● **DATA FOR REVIEW**
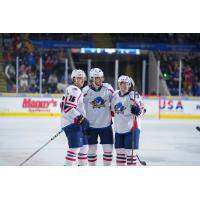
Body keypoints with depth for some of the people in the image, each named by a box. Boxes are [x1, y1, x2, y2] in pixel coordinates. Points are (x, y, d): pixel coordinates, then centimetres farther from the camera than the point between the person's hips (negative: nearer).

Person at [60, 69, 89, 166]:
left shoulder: (76, 90, 18)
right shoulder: (74, 90, -15)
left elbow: (64, 105, 25)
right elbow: (68, 108, -24)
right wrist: (80, 118, -26)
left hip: (76, 123, 11)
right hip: (72, 124, -11)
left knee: (83, 146, 15)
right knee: (75, 147, -14)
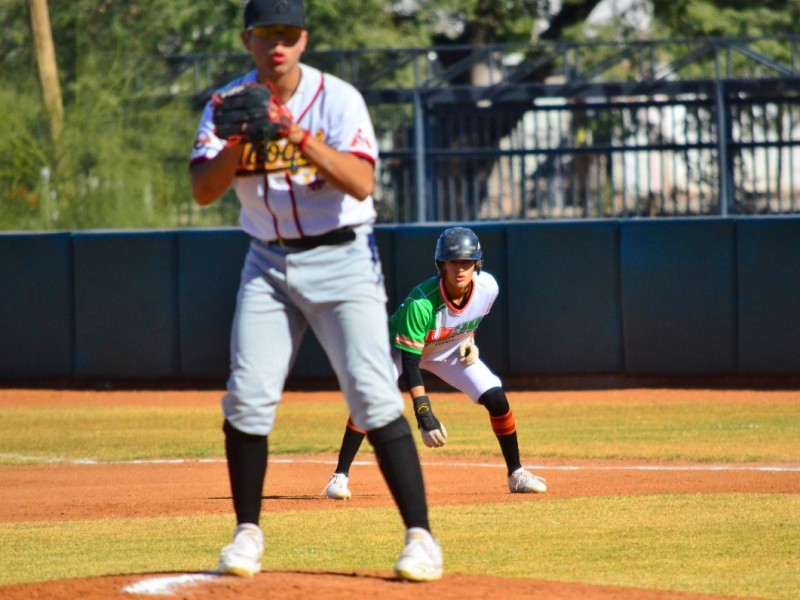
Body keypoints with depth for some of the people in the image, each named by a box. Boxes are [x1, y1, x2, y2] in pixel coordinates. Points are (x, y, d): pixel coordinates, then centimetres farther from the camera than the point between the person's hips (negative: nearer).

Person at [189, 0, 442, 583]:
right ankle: (248, 533, 12)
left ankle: (421, 536, -12)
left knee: (374, 395, -13)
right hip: (268, 264, 3)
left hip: (340, 257, -3)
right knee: (247, 398, -3)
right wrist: (235, 145, -28)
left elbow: (361, 182, -22)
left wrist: (301, 138, -33)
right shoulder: (228, 106, 0)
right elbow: (203, 190, -10)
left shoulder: (338, 99, -9)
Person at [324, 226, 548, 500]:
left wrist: (469, 339, -8)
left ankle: (516, 473, 7)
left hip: (451, 351, 4)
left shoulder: (488, 287, -26)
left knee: (496, 399, -10)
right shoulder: (421, 303, -40)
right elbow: (409, 360, -38)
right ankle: (340, 476, -17)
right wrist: (423, 412, -44)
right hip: (402, 347, -4)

● **WHAT TO PRODUCE**
Transcribe the listing from the line containing "right wrist: (235, 145, -28)" through the end of the listing, including both of those lines.

● **RESPONSE TO THE EXERCISE**
right wrist: (235, 145, -28)
left elbow: (361, 182, -22)
left wrist: (301, 138, -33)
right shoulder: (228, 106, 0)
right elbow: (203, 190, -10)
left shoulder: (338, 99, -9)
Person at [324, 226, 548, 500]:
left wrist: (469, 339, -8)
left ankle: (516, 473, 7)
left hip: (451, 351, 4)
left shoulder: (488, 287, -26)
left knee: (496, 399, -10)
right shoulder: (421, 303, -40)
right elbow: (409, 360, -38)
right ankle: (340, 476, -17)
right wrist: (423, 412, -44)
right hip: (402, 347, -4)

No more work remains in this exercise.